Genotypes with IPCA 1 scores near to zero had small (little) interaction across locations, while genotypes with very high IPCA 1 values had sizeable interaction with environments. When an environment and genotype have the similar sign on the PCA axis, their interaction is positive, and vice versa
(Negash et al., 2017). The AMMI 1 biplot clearly illustrated that all the twenty entries differed from each other not only for mean grain yield but also for their G × E interaction effects. The genotypes G14, G12, G10, G18 and G1 had low interactions with environments characterized by low IPCA scores (Table 3) and were stable showing broad adoptions across the locations, while the genotypes with higher IPCA scores, G20, G9, G4, G6 and G13, were highly interactive and less stable across locations.
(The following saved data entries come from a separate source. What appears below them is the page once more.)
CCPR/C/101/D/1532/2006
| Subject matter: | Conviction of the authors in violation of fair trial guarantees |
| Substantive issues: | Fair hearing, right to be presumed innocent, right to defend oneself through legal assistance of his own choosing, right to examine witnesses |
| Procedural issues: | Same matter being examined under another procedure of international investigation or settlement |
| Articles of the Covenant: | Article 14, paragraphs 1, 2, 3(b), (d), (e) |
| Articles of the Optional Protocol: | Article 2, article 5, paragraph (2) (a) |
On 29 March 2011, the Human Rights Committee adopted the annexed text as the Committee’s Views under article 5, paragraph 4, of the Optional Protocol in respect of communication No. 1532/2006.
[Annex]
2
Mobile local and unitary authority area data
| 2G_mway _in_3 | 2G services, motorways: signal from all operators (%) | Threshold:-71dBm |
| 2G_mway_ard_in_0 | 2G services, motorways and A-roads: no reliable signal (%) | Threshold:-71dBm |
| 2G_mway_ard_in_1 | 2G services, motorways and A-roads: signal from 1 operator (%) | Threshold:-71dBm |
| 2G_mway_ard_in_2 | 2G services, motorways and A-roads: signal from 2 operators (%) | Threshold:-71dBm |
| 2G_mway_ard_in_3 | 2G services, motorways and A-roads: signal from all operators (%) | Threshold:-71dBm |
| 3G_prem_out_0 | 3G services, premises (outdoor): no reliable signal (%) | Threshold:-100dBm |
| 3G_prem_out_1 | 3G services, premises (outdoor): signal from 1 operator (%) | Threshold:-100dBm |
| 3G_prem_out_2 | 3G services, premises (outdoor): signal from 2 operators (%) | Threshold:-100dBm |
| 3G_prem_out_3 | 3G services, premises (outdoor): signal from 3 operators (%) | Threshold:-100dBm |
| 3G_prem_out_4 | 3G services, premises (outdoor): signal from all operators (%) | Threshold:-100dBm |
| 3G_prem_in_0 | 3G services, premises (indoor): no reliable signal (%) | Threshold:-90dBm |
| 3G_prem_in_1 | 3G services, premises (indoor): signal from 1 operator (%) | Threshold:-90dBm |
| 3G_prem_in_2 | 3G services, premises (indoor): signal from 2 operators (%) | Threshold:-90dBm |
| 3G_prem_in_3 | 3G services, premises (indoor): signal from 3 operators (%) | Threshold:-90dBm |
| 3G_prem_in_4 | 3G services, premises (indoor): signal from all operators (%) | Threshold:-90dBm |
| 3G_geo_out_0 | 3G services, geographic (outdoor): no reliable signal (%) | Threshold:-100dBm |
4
The AMMI 2 biplot illustrated scores for IPCA 1 and IPCA 2 (Fig 4). The genotypes near the origin are less interactive to environmental interaction and those positioned far from the origins are more interactive and have large G×E interaction. Consequently, the entries G12 and G14 were highly interactive since these were situated away from the origins. The environments E1, E2 and E3 did not form any Group (Fig 4) on the plot and they were also located far from the origin and had different interaction pattern on genotypes. The lines with one side arrow connected to the origin by vector indicate the interactive forces. Hence, all the environments had long spokes which indicate its strong interaction. The Berthin (E1) had high grain yield and high IPCA 2 score with minimal negative IPCA 1 score. Similarly, the low potential environments Srinagar (E2) had negative IPCA score and low grain yield. Thus, the biplot recognized Berthin as the highest yielding environments and Srinagar as the lowest yielding environment for urdbean. The AMMI 2 analysis revealed that genotypes G7, G16 and G13 had wide adaptation. These were less affected by G × E interaction, thus performed well across wide range of locations.